Une immense statue hante la ville de Washington. Un vestige de six mètres de haut sur six mètres de large. Un symbole qui fut pris comme témoin lors d'une des batailles les plus virulentes aux États-Unis. En 1963 plus exactement, lorsque Martin Luther King déclama son inoubliable discours "I have a Dream", pour obtenir l'abrogation de la discrimination raciale qui sévissait dans le pays. Pour faire une déclaration historique, il fallait une figure historique. Et ce fut cet immense monument qui fut choisi. Pourquoi celui-là? Il ne représente pourtant qu'un homme assis. Par n'importe lequel, évidemment. Le 16ème Président des États-Unis, Abraham Lincoln qui, en 1865, abolit l'esclavage, émancipant par la même occasion la population noire.
Un grand nom dans l'Histoire de la Nation américaine. Et c'est Steven Spielberg qui a décidé de s'y attaquer. Pour incarner la légende, il s'est senti à même d'aller chercher l'un des plus grands acteurs vivants, Daniel Day Lewis. Et retrouve Tony Kushner, déjà co-scénariste du remarquable Munich (2005). Une excellente idée, étant donné que Kushner, sur un matériau de base écrit par John Logan et Paul Webb, a pris le pari de concentrer l'œuvre sur les derniers mois de la vie d'Abraham Lincoln. Autrement dit, un moment crucial de sa présidence: ceux ayant vu la Guerre de Sécession s'enliser, et par corrélation la bataille pour l'abolition de l'esclavage battre son plein.
Ceux qui craignaient l'hagiographie seront donc rassurés. Encore mieux: Spielberg ne donne jamais l'impression de se sentir écrasé par cet imposant symbole ou d'en faire l'apologie. Si sa statue trônant dans le Lincoln Memorial mesure six mètres, l'homme est quant à lui traité à hauteur d'homme. Plutôt que de verser dans le sentimentalisme -souvent de rigueur dans ce genre de situation- Spielberg fait le choix de montrer le caractère fastidieux que peut présenter l'adoption d'une loi, aussi importante soit-elle.

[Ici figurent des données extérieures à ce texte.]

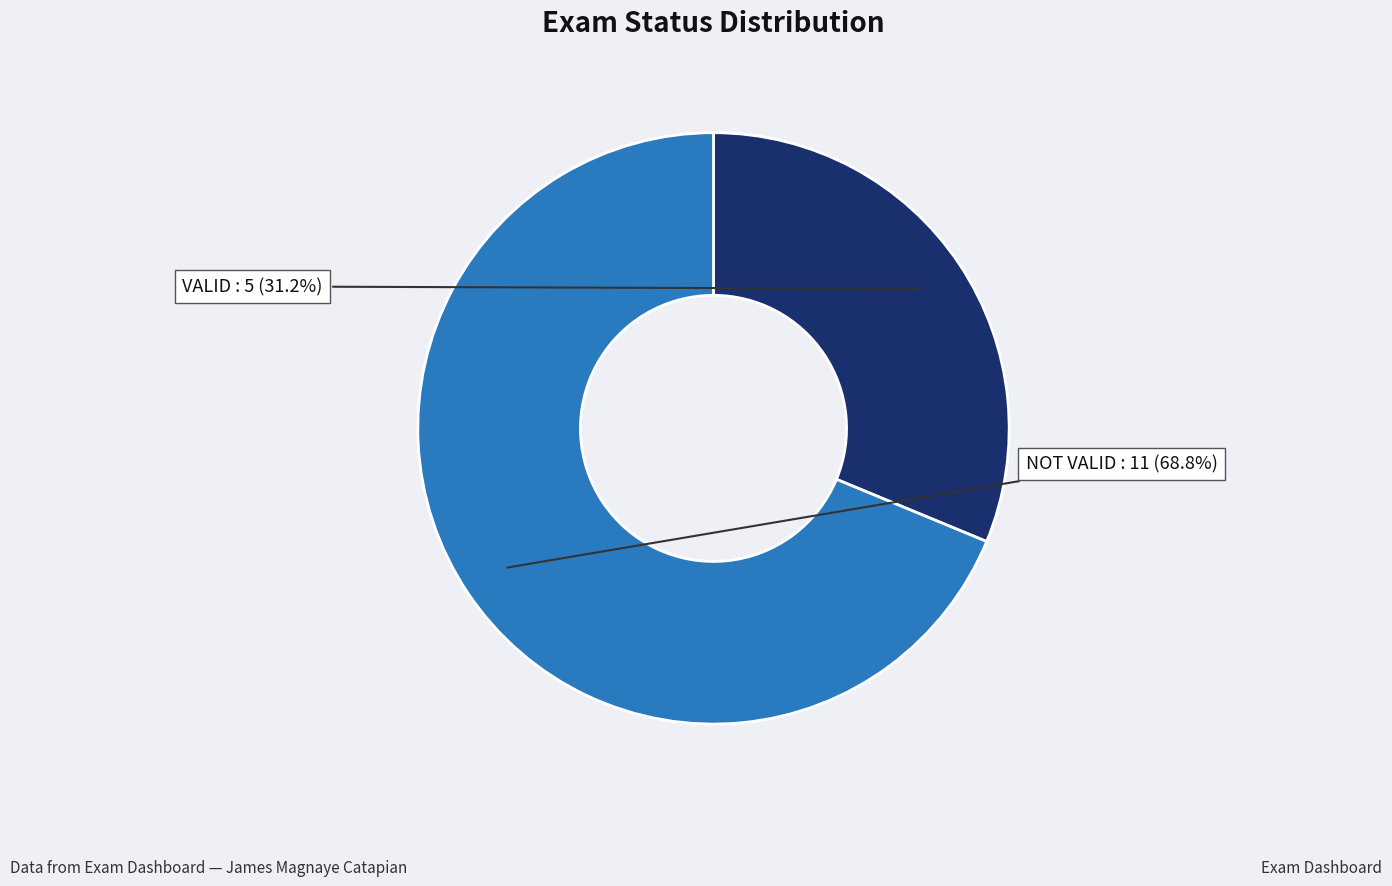

True or false: NOT VALID accounts for 48% of the total.

False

Débats politiques, dialogues et monologues dans des lieux aussi royaux (la Maison Blanche, la Chambre des Représentants) que profondément sombres et froids. Bref, bien loin des clichés qu'on associe à de telles places. Beaucoup de débats politiques sans fioritures ou simplifications, mais également beaucoup de dureté dans les moments intimistes. Lincoln fait en effet face à une douleur aussi intense que celle qui paralyse la politique du pays, à savoir la perte. La douleur d'avoir perdu un enfant lors de la Guerre de Sécession, la culpabilité d'un homme quant à son impuissance à aider sa femme à en faire le deuil. Mais également la difficulté d'affronter son fils aîné (Robert), bien décidé à prendre les armes pour défendre ses valeurs.

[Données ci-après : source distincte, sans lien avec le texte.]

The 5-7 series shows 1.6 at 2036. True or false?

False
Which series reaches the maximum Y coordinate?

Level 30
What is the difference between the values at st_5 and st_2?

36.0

Un rôle aux facettes multiples: un Lincoln peu avare quand il s'agit de conter des histoires symboliques -parfois très drôles- à ses compatriotes, mais un Lincoln presque muet quand il s'agit de se confronter au chagrin de sa conjointe. Un politicien d'un calme et d'une tolérance incroyable même face à ses adversaires les plus farouches, mais également un président ferme et colérique avec ses collaborateurs républicains. Dans le rôle difficile de Lincoln, Day Lewis se révèle une fois encore mémorable. Sa voix, sa posture, sa diction, tout est si brillamment incarné qu'on jurerait assister à une transe. Mais ses partenaires n'ont pas à rougir de la comparaison avec lui: ils sont tous exceptionnels. Sally Field, en Mary Todd Lincoln, est juste impressionnante de justesse dans un rôle au bord de la folie. Puis un Tommy Lee Jones qu'on a rarement vu aussi génial et touchant en Thaddeus Stevens, partisan radical de l'abolition de l'esclavage. David Strathairn, en Secrétaire d'État de l'administration Lincoln, est comme d'habitude magistral. On peut aussi détacher le toujours parfait James Spader qui est à l'origine de nombreuses séquences comiques du film.
Je comprends les critiques émises sur la véracité historique de ce treizième amendement. L'aspect économique liée à cette réforme est à peine effleuré, hors son importance fut capitale. Sans remettre en cause l'humanisme de Lincoln, il aurait été intéressant d'y apporter cet éclairage supplémentaire. Mais ça n'enlève rien au fait que Spielberg signe ici une œuvre déjà plus complexe que prévu. Jamais dans le positivisme forcené et mensonger, il dresse les forces et les limites d'une démocratie où le risque de la stagnation menace autant que le despotisme. Un monde où même la victoire porte un arrière-goût amer. Le réalisateur s'impose une énième fois par une réalisation au firmament. Un grand moment.